Le ultime notizie relative alla partecipazione del M. alla decorazione dello studiolo si fermano al 1452, quando si ha notizia dell’allestimento di una stufa per permettergli di lavorare alle tavole che «lui fa per lo studio de Belfiore delo Illustro nostro Signore» (Franceschini, p. 374).

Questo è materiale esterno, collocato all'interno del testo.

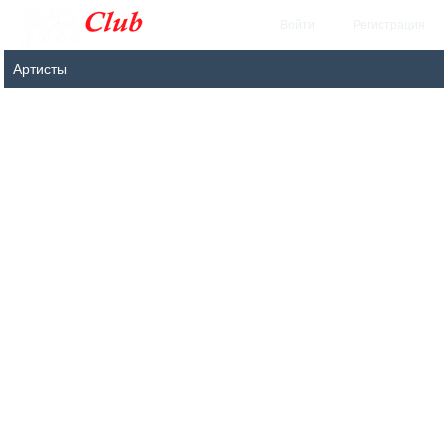
Войти
Регистрация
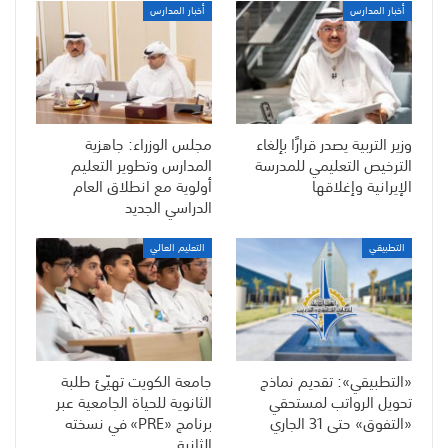
أخبار المدارس
أخبار المدارس
وزير التربية يصدر قرارًا بإلغاء
مجلس الوزراء: جاهزية
الترخيص التعليمي للمدرسة
المدارس وتطوير التعليم
الإيرانية وإغلاقها
أولوية مع انطلاق العام
الدراسي الجديد
التطبيقي
التعليم العالي
«التطبيقي»: تقديم نماذج
جامعة الكويت تهيّئ طلبة
تحويل الرواتب لمستحقي
الثانوية للحياة الجامعية عبر
«التفوق» حتى 31 الجاري
برنامج «PRE» في نسخته
الثانية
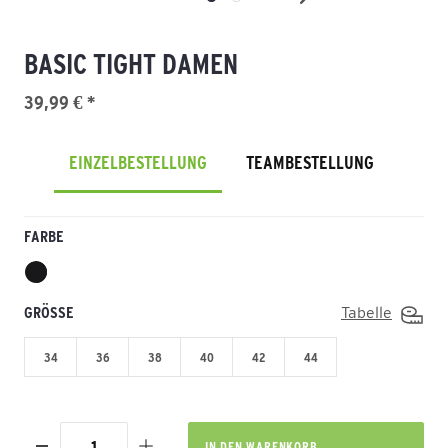
BASIC TIGHT DAMEN
39,99 € *
EINZELBESTELLUNG
TEAMBESTELLUNG
FARBE
GRÖSSE
Tabelle
34
36
38
40
42
44
IN DEN
WARENKORB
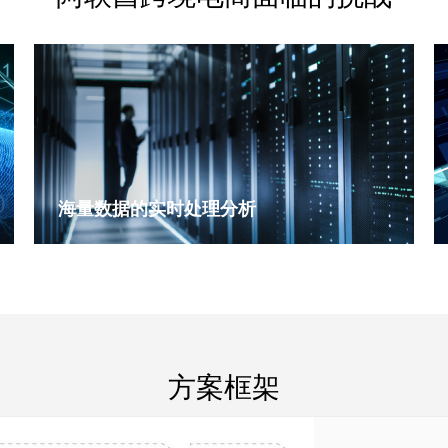
海量数据的实时处理分析
方案框架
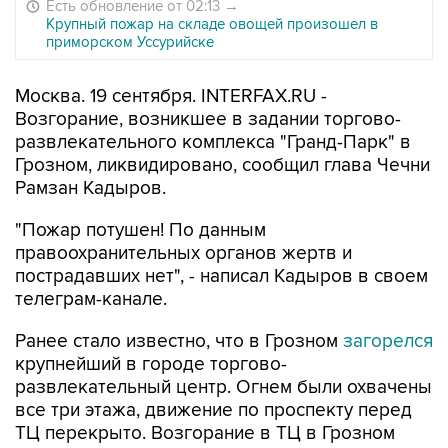
Есть обновление от 02:13
→
Крупный пожар на складе овощей произошел в
приморском Уссурийске
Москва. 19 сентября. INTERFAX.RU -
Возгорание, возникшее в задании торгово-
развлекательного комплекса "Гранд-Парк" в
Грозном, ликвидировано, сообщил глава Чечни
Рамзан Кадыров.
"Пожар потушен! По данным
правоохранительных органов жертв и
пострадавших нет", - написал Кадыров в своем
телеграм-канале.
Ранее стало известно, что в Грозном
загорелся
крупнейший в городе торгово-
развлекательный центр. Огнем были охвачены
все три этажа, движение по проспекту перед
ТЦ перекрыто. Возгорание в ТЦ в Грозном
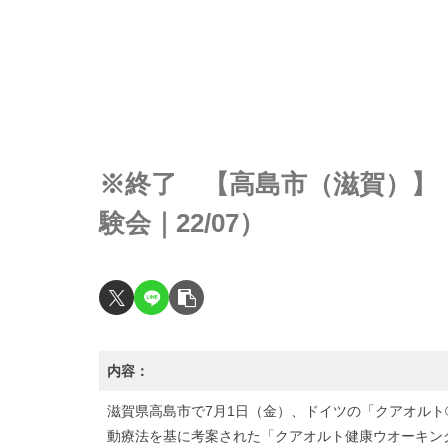
※終了 【高島市（滋賀）】
験会｜22/07）
内容：
滋賀県高島市で7月1日（金）、ドイツの「クアオル
動療法を基に考案された「クアオルト健康ウオーキン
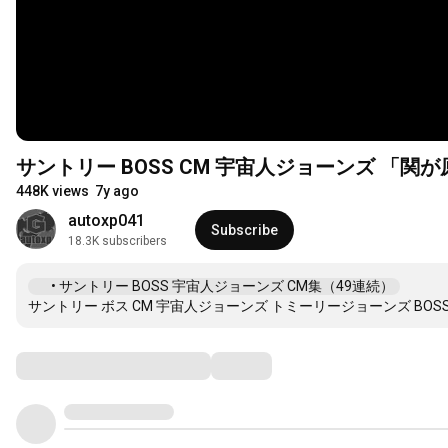
サントリー BOSS CM 宇宙人ジョーンズ 「関
448K views
7y ago
autoxp041
Subscribe
18.3K subscribers
 • サントリー BOSS 宇宙人ジョーンズ CM集（49連続）  
サントリー ボス CM 宇宙人ジョーンズ トミーリージョーンズ BOSS CM
Comments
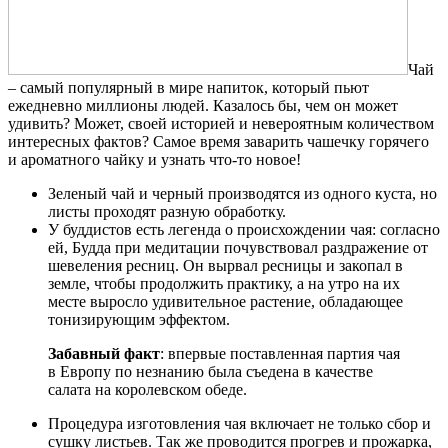
Чай
– самый популярный в мире напиток, который пьют
ежедневно миллионы людей. Казалось бы, чем он может
удивить? Может, своей историей и невероятным количеством
интересных фактов? Самое время заварить чашечку горячего
и ароматного чайку и узнать что-то новое!
Зеленый чай и черный производятся из одного куста, но
листы проходят разную обработку.
У буддистов есть легенда о происхождении чая: согласно
ей, Будда при медитации почувствовал раздражение от
шевеления ресниц. Он вырвал ресницы и закопал в
земле, чтобы продолжить практику, а на утро на их
месте выросло удивительное растение, обладающее
тонизирующим эффектом.
Забавный факт
: впервые поставленная партия чая
в Европу по незнанию была съедена в качестве
салата на королевском обеде.
Процедура изготовления чая включает не только сбор и
сушку листьев. Так же проводится прогрев и прожарка,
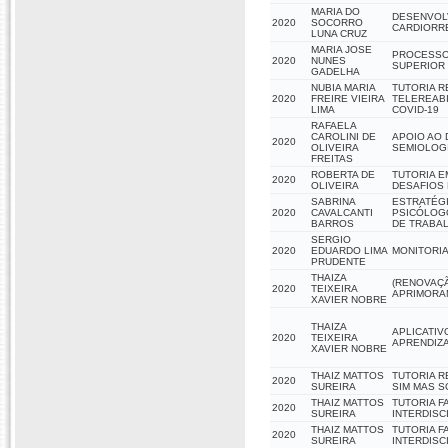
MARIA DO
DESENVOLV
2020
SOCORRO
CARDIORRE
LUNA CRUZ
MARIA JOSE
PROCESSOS
2020
NUNES
SUPERIOR
GADELHA
NUBIA MARIA
TUTORIA R
2020
FREIRE VIEIRA
TELEREABI
LIMA
COVID-19
RAFAELA
CAROLINI DE
APOIO AO 
2020
OLIVEIRA
SEMIOLOGI
FREITAS
ROBERTA DE
TUTORIA E
2020
OLIVEIRA
DESAFIOS
SABRINA
ESTRATÉG
2020
CAVALCANTI
PSICÓLOG
BARROS
DE TRABAL
SERGIO
2020
EDUARDO LIMA
MONITORIA
PRUDENTE
THAIZA
(RENOVAÇÃ
2020
TEIXEIRA
APRIMORA
XAVIER NOBRE
THAIZA
APLICATIV
2020
TEIXEIRA
APRENDIZA
XAVIER NOBRE
THAIZ MATTOS
TUTORIA R
2020
SUREIRA
SIM MAS 
THAIZ MATTOS
TUTORIA F
2020
SUREIRA
INTERDISC
THAIZ MATTOS
TUTORIA F
2020
SUREIRA
INTERDISC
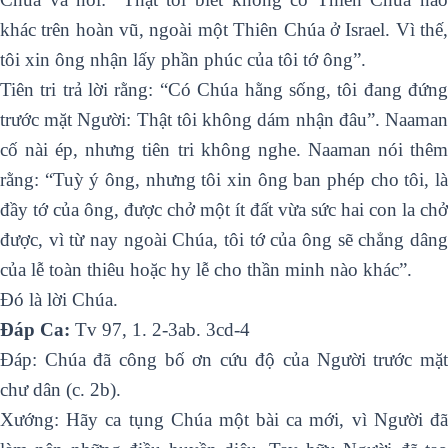
khác trên hoàn vũ, ngoài một Thiên Chúa ở Israel. Vì thế,
tôi xin ông nhận lấy phần phúc của tôi tớ ông”.
Tiên tri trả lời rằng: “Có Chúa hằng sống, tôi đang đứng
trước mặt Người: Thật tôi không dám nhận đâu”. Naaman
cố nài ép, nhưng tiên tri không nghe. Naaman nói thêm
rằng: “Tuỳ ý ông, nhưng tôi xin ông ban phép cho tôi, là
đầy tớ của ông, được chở một ít đất vừa sức hai con la chở
được, vì từ nay ngoài Chúa, tôi tớ của ông sẽ chẳng dâng
của lễ toàn thiêu hoặc hy lễ cho thần minh nào khác”.
Ðó là lời Chúa.
Ðáp Ca:
Tv 97, 1. 2-3ab. 3cd-4
Ðáp: Chúa đã công bố ơn cứu độ của Người trước mặt
chư dân (c. 2b).
Xướng: Hãy ca tụng Chúa một bài ca mới, vì Người đã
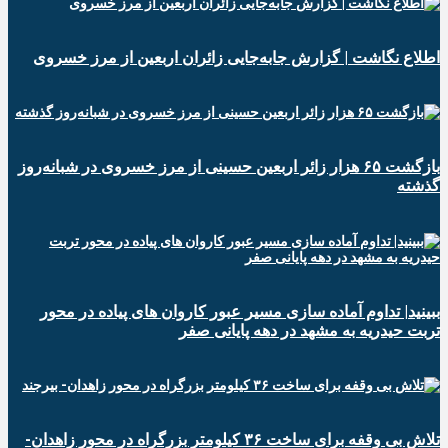
️اطلاع نگاشت | گزارش جابه‌جایی زائران اربعین از مرز خسروی
️بازگشت ۶۵ هزار زائر اربعین حسینی از مرز خسروی در شبانه‌روز
گذشته
ببینید| تداوم آماده سازی مسیر عبور کاروان های پیاده در محور
تربت حیدریه به مشهد در دهه پایانی صفر
تلاش بی وقفه برای ساخت ۳۶ کیلومتر بزرگراه در محور زاهدان-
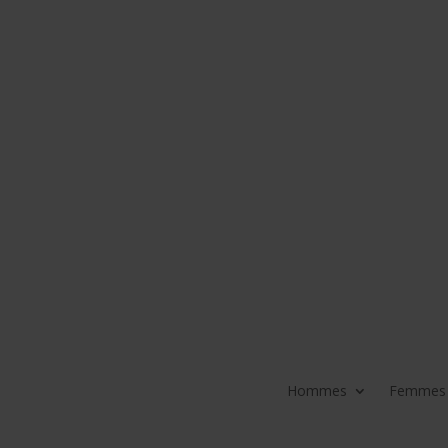
Hommes
Femmes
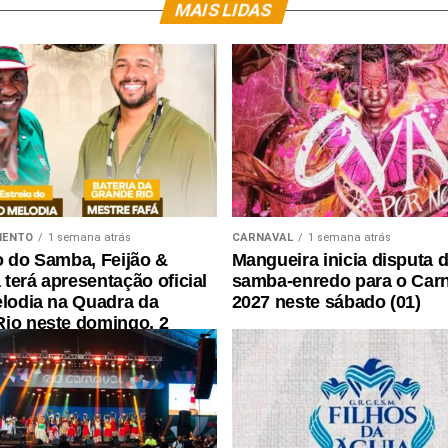
MAIS LIDAS
MENTO
1 semana atrás
CARNAVAL
1 semana atrás
o do Samba, Feijão &
Mangueira inicia disputa 
terá apresentação oficial
samba-enredo para o Car
elodia na Quadra da
2027 neste sábado (01)
io neste domingo, 2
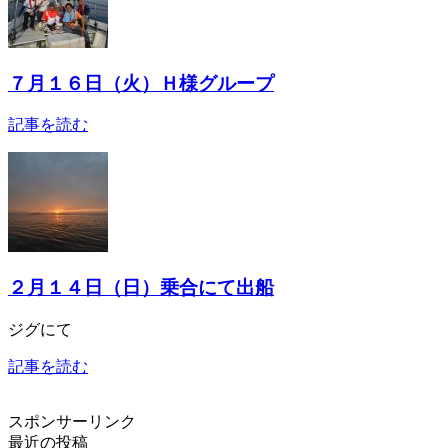
７月１６日（火）Ｈ様グループ
記事を読む
２月１４日（日）乗合にて出船
ジグにて
記事を読む
スポンサーリンク
最近の投稿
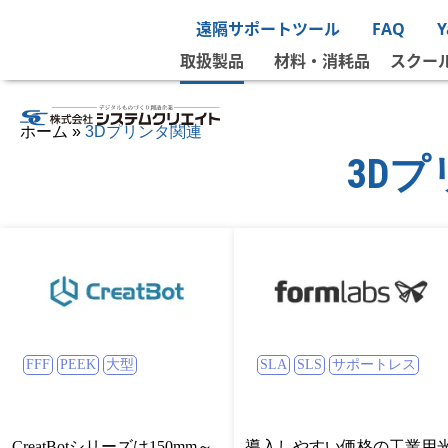
ホーム
»
3Dプリンタ関連
遠隔サポートツール
FAQ
取扱製品
材料・消耗品
スクー
ホーム
»
3Dプリンタ関連
3D
FFF
PEEK
大型
SLA
SLS
サポートレス
CreatBotシリーズは150mm～
導入しやすい価格の工業用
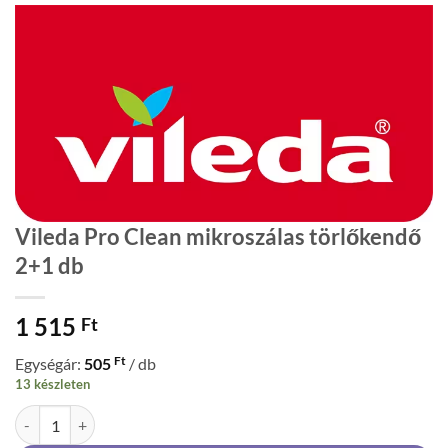
Vileda Pro Clean mikroszálas törlőkendő
2+1 db
1 515
Ft
Ft
Egységár:
505
/ db
13 készleten
Vileda Pro Clean mikroszálas törlőkendő 2+1 db mennyiség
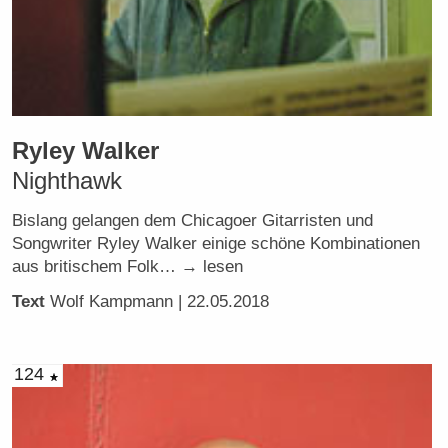
Ryley Walker
Nighthawk
Bislang gelangen dem Chicagoer Gitarristen und
Songwriter Ryley Walker einige schöne Kombinationen
aus britischem Folk… → lesen
Text
Wolf Kampmann
| 22.05.2018
124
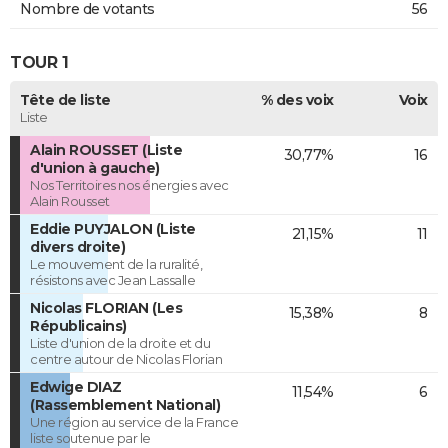
Nombre de votants
56
TOUR 1
Tête de liste
% des voix
Voix
Liste
Alain ROUSSET (Liste
30,77%
16
d'union à gauche)
Nos Territoires nos énergies avec
Alain Rousset
Eddie PUYJALON (Liste
21,15%
11
divers droite)
Le mouvement de la ruralité,
résistons avec Jean Lassalle
Nicolas FLORIAN (Les
15,38%
8
Républicains)
Liste d'union de la droite et du
centre autour de Nicolas Florian
Edwige DIAZ
11,54%
6
(Rassemblement National)
Une région au service de la France
liste soutenue par le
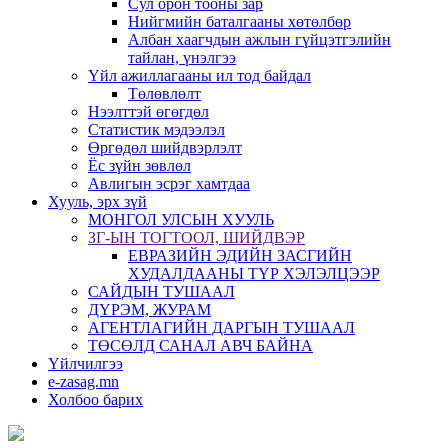
Сул орон тооны зар
Нийгмийн баталгааны хөтөлбөр
Албан хаагчдын ажлын гүйцэтгэлийн
тайлан, үнэлгээ
Үйл ажиллагааны ил тод байдал
Төлөвлөлт
Нээлттэй өгөгдөл
Статистик мэдээлэл
Өргөдөл шийдвэрлэлт
Ёс зүйн зөвлөл
Авлигын эсрэг хамтдаа
Хууль, эрх зүй
МОНГОЛ УЛСЫН ХУУЛЬ
ЗГ-ЫН ТОГТООЛ, ШИЙДВЭР
ЕВРАЗИЙН ЭДИЙН ЗАСГИЙН
ХУДАЛДААНЫ ТҮР ХЭЛЭЛЦЭЭР
САЙДЫН ТУШААЛ
ДҮРЭМ, ЖУРАМ
АГЕНТЛАГИЙН ДАРГЫН ТУШААЛ
ТӨСӨЛД САНАЛ АВЧ БАЙНА
Үйлчилгээ
e-zasag.mn
Холбоо барих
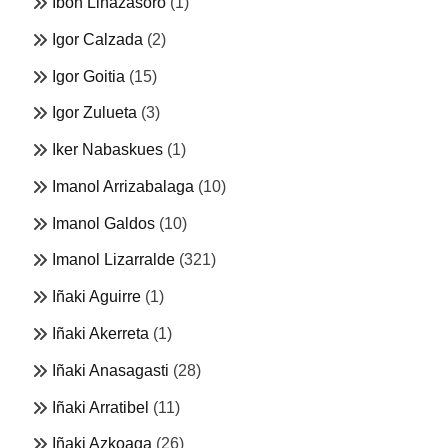
Ibon Linazasoro
(1)
Igor Calzada
(2)
Igor Goitia
(15)
Igor Zulueta
(3)
Iker Nabaskues
(1)
Imanol Arrizabalaga
(10)
Imanol Galdos
(10)
Imanol Lizarralde
(321)
Iñaki Aguirre
(1)
Iñaki Akerreta
(1)
Iñaki Anasagasti
(28)
Iñaki Arratibel
(11)
Iñaki Azkoaga
(26)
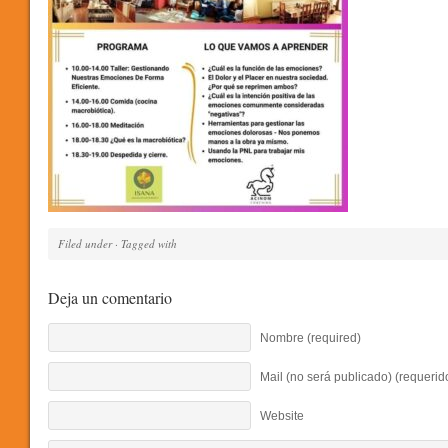
Filed under · Tagged with
Deja un comentario
Nombre (required)
Mail (no será publicado) (requerid
Website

Ancora nel 1448 il M. era stato citato in relazione a un dono ricevuto da Leonello in occasione del Natale («panni de grana»: ibid., pp. 308 s. doc. 607). Nel 1455, invece, il M. ricevette in dono dal successore di Lionello, Borso d’Este, una casa «per suo habitare», pretendendo in cambio «ogni anno in la festa de Pascoa de la rexuratione uno belissimo fiore depinto, on voglia roxa, on ziglio, on altro fiore che vorà epso Maistro Anzollo» (ibid., p. 442 doc. 763 n). Prima di quell’anno si sa che il pittore abitava in casa di messer Antonio da Cervarola a spese del duca (ibid., p. 411 doc. 726 p). Da alcuni documenti di pagamento risalenti al 1455 si sa, inoltre, che il M. aveva due garzoni, Giovanni e Giacomo (Venturi, 1885, p. 708; Franceschini, p. 443 doc. 764 b e passim): quest’ultimo potrebbe essere, secondo l’in;terpretazione di Venturi, quel «Giacomo Panizato» che risulta essere stato anche «garzone di Tito Livio e di Gherardo da Vicenza pittore». Al 5 ag. 1456 risale il testamento del M. in favore della concubina Cassandra (che lasciò insieme con la loro figlia Bartolomea, infante) e di Anselmo di Salimbeni da Siena, camerlengo di Borso e «suo concittadino ed amico» (Campori, p. 11), come si evince dagli atti notarili di Tommaso Ricetta, notaio ferrarese (Milanesi, p. 295: ma si veda anche il documento pubblicato da Franceschini, p. 483 n. 822, e datato 15 marzo 1457, che fa riferimento a tal testamento e all’«herede» Anselmo). In un documento del 22 marzo 1457, pubblicato da Franceschini, in cui è indicata la cifra da elargire ad Anselmo di Salimbeni, allo scopo di pagare le persone che lavorarono nella casa del maestro, il M. figura già come defunto.